Manners' attention to detail and repertoire in the dance world has proved instrumental in shaping Novak and Kiliakov's skaters. For example, Manners was able to not only help Lorraine McNamara and Anton Spiridonov with their Nelly, Blackstreet and Outkast medley rhythm dance but, also, their Phantom of the Opera free dance. According to Novak and Kiliakov, Manners was able to bring a new energy and dynamic to their team. Although his new work with ice dancers is different from anything he has done before, Manners has fallen in love with the new creative challenge and described the transition as "fairly easy."
 
 

"He did an amazing job of translating all these [hip-hop] steps that he knows off the ice, onto the ice," ice dancer Michael Parsons told US Figure Skating Fan Zone in November. "He's pushing us every day to do new moves. He can tell, from our body types and styles of skating, what will and won't work. That's invaluable."
 
"My job as a choreographer is to make the artist look the best," Manners said. "If something doesn't work, it pushes me to come up with something else that is super dope. The hardest part is getting the dancers to get loose and actually look like they are doing hip-hop."
 
Beyond teaching his students the hip-hop moves, Manners has been adamant about providing additional education on the history, culture and vocabulary of hip-hop. By providing the background of moves and techniques, Manners believes it can help a dancer "channel a character authentically."
 
Leading up to the 2021 Guaranteed Rate Skate America Molly Cesanek, who competes with partner Yehor Yehorov, agreed Manners "gives us the understanding of that hip-hop vibe, which is a completely different way of moving. It's sharper and [requires] a lot of control and confidence."
 
This season, Cesanek and Yehorov, who are competing this week at the Golden Spin of Zagreb, have created a rhythm dance piece that starts and ends with music by Bruno Mars and includes Beyoncé's "Partition" for the Midnight Blues portion.
 
"When I described the program to [Cesanek and Yehorov], I told them they were going to go from funk -- giving us 'locking' -- and then they were going to have to give sensual moves," Manners explained. "It's a contrast of moves. [During the Bruno Mars pieces], they are moving sharp and quick. [During "Partition"], the moves are slower, sexier and more risqué. If the audience and the judges feel something, then the artistry of the program begins to feel more like a performance."
 
Like their training partners, Caroline Green and Parsons have been challenged to bring hip-hop into their new rhythm dance. Even though Green and Parsons were familiar with hip-hop from their free dance last season set to music by Prince, Manners chose music from Janet Jackson and En Vogue for their rhythm dance this year.
 
"In a lot of the Michael Jackson programs I've seen, skaters are doing the same three moves. I wanted to go with Janet Jackson because it pushes you more to be authentic to the culture [of hip-hop]," Manners said. "Janet Jackson's Rhythm Nation is a very pivotal time in hip-hop. It was the first time we really saw street jazz, which is a jazzy way to do hip-hop. [The music video] really leaves no stone unturned, and I wanted to be able to give this program to a team that could handle it."
 
"It's such a non-traditional way to skate," Green shared in her interview with Fan Zone. "[Our rhythm dance is] very different from what we've done in the past and what is the norm for ice dance."
 
Despite the difficulties skaters (and other choreographers) are having translating hip-hop to the ice, Manners believes now is the best time to make hip-hop a dance requirement. For more than 40 years, hip-hop has grown in popularity and has only become more popular with the rise of social media.

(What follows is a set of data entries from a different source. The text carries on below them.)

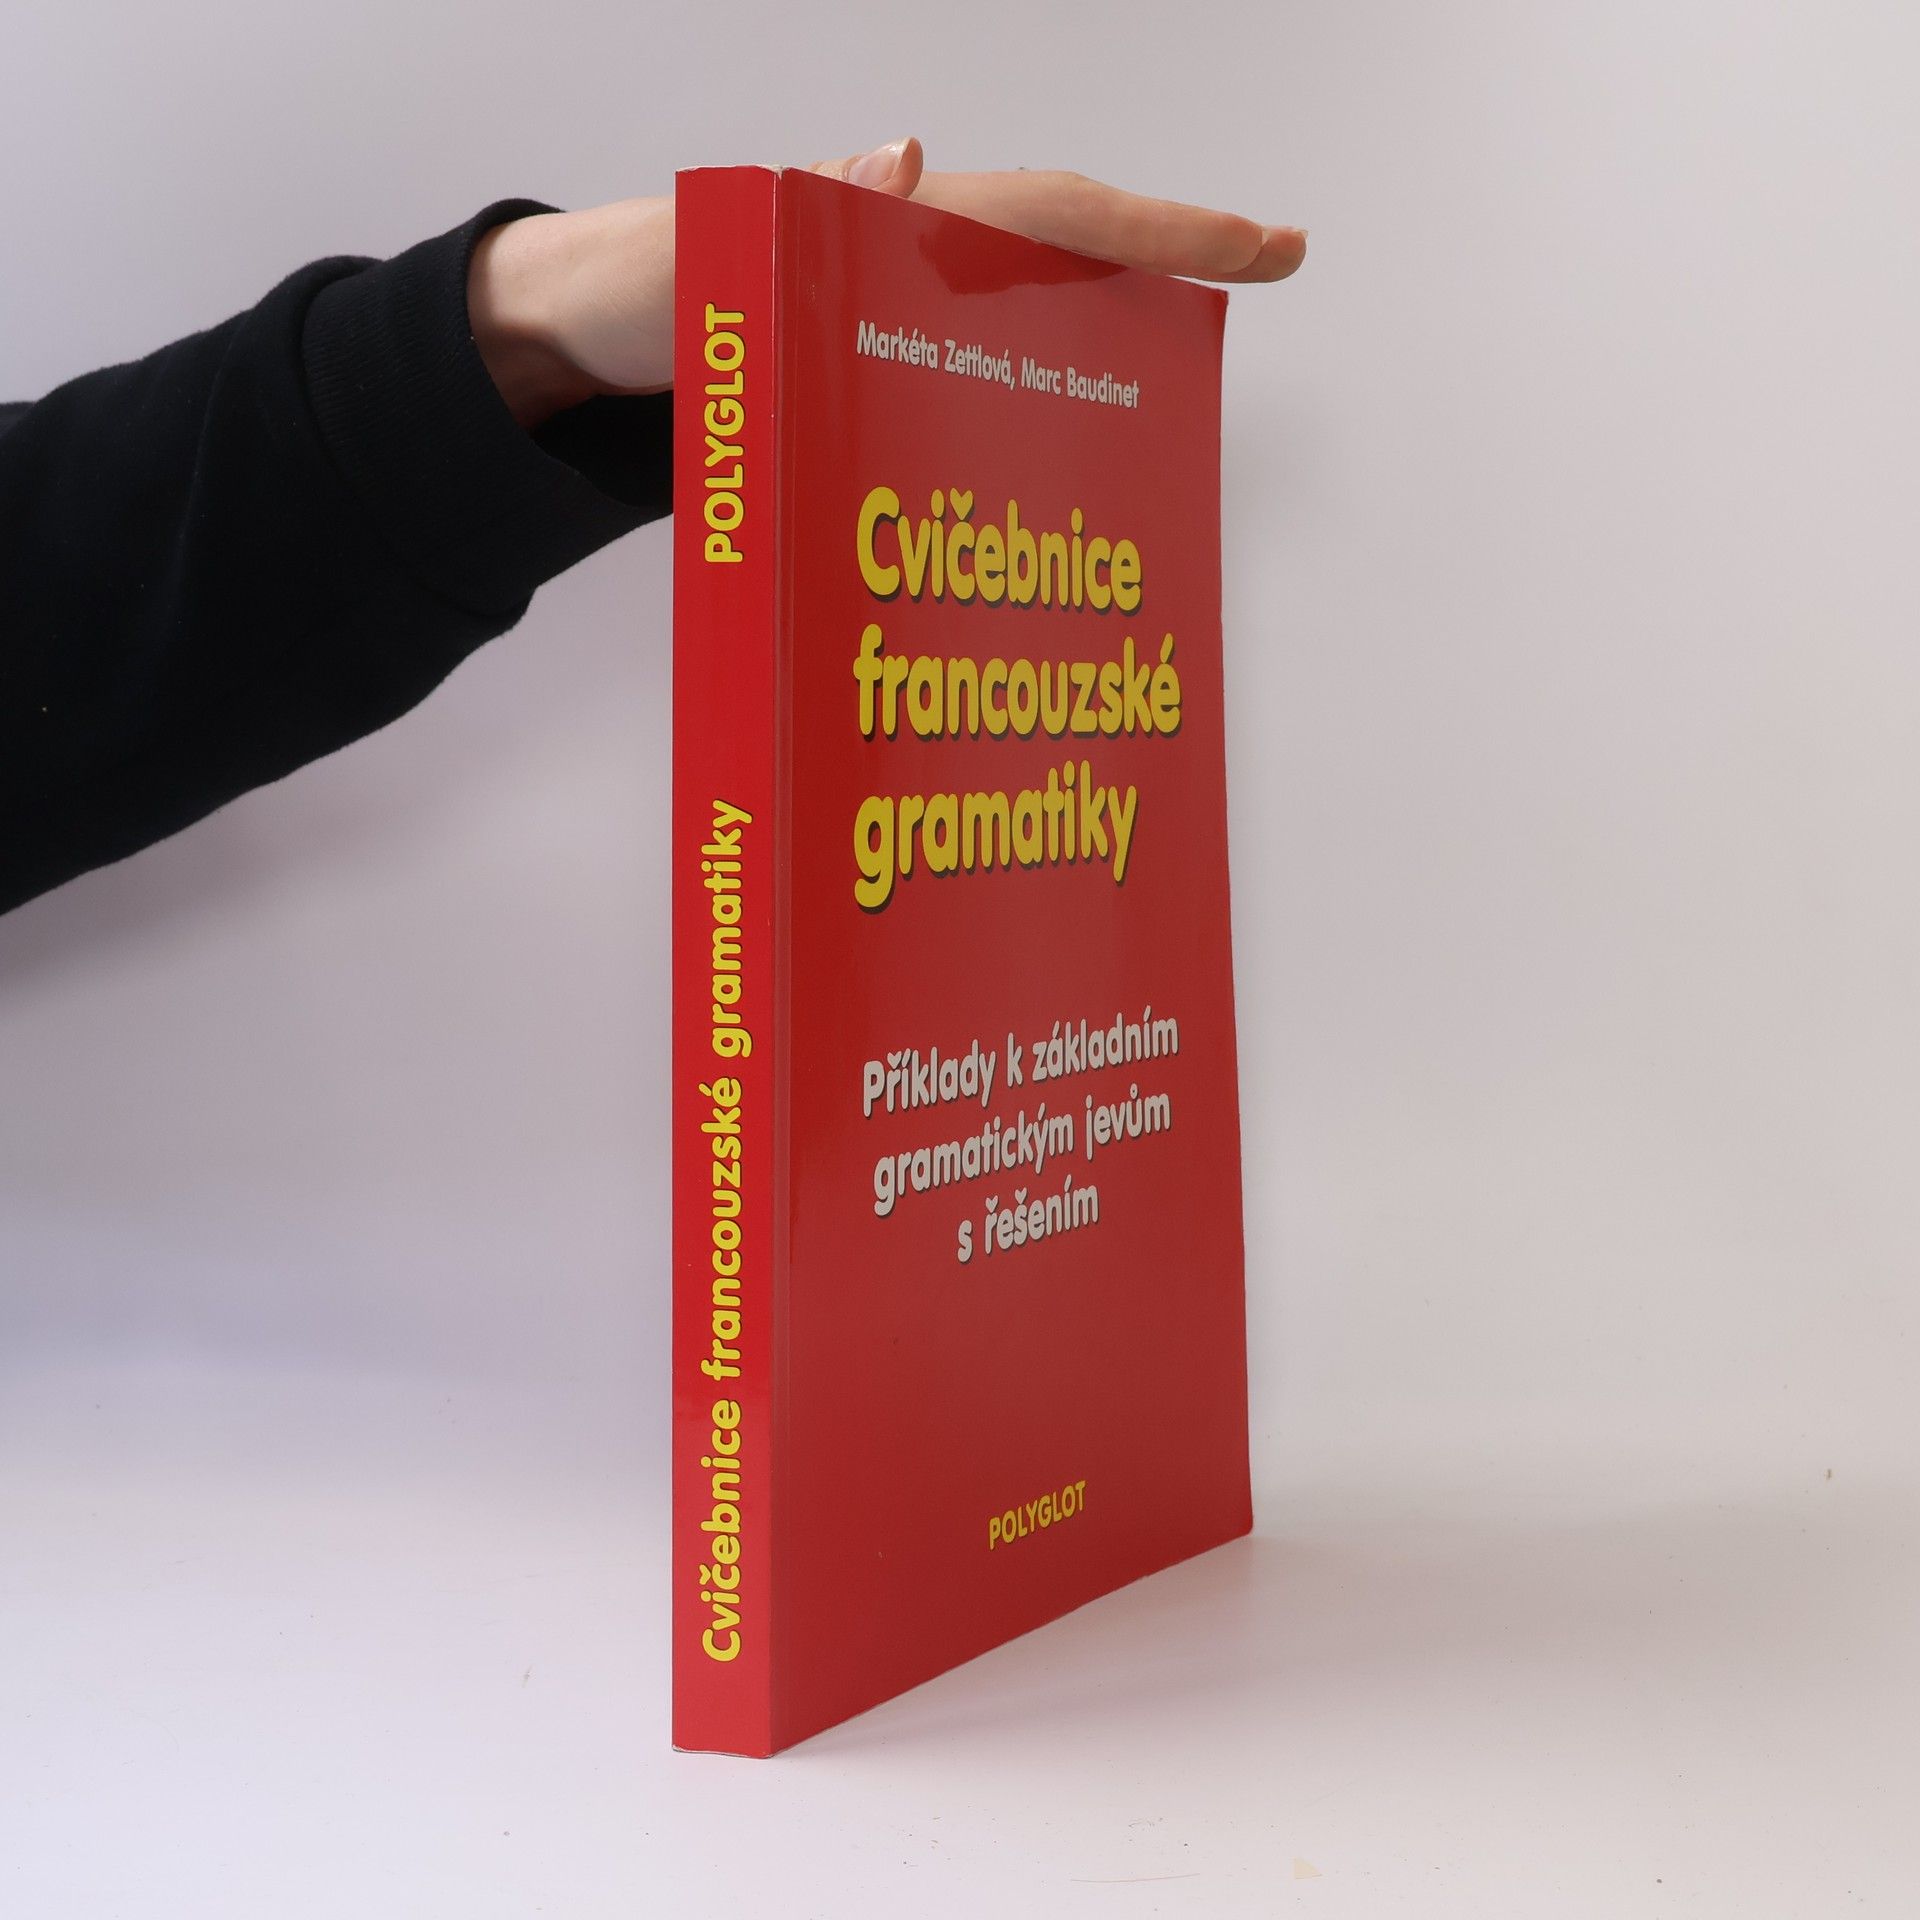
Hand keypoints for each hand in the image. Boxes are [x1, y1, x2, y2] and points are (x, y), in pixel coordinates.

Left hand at [468, 137, 1306, 428]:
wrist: (585, 333)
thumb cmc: (650, 289)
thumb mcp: (727, 247)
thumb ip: (814, 214)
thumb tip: (904, 160)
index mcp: (905, 223)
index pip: (1064, 214)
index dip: (1172, 229)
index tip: (1269, 243)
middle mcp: (918, 257)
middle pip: (1072, 252)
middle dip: (1168, 267)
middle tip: (1258, 284)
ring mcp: (900, 305)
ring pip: (1032, 311)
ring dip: (1106, 334)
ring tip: (1176, 392)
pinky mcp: (873, 353)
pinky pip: (976, 363)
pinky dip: (1029, 389)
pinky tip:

With the addition of hip-hop to ice dancing, Manners is looking forward to the ways in which the sport can elevate itself. Parsons noted, many of the top dancers from the 1980s to early 2000s had unique and powerful programs, which has been lost in recent years. In the short time Manners has been a part of the sport, he has also noticed many athletes performing the same skills, elements and transitions in their programs.
 
"I've been learning the ropes, but I keep asking if we can push the limits. Wherever I apply my skills, I try to be a catalyst for change. I want to show people there are new ways of moving."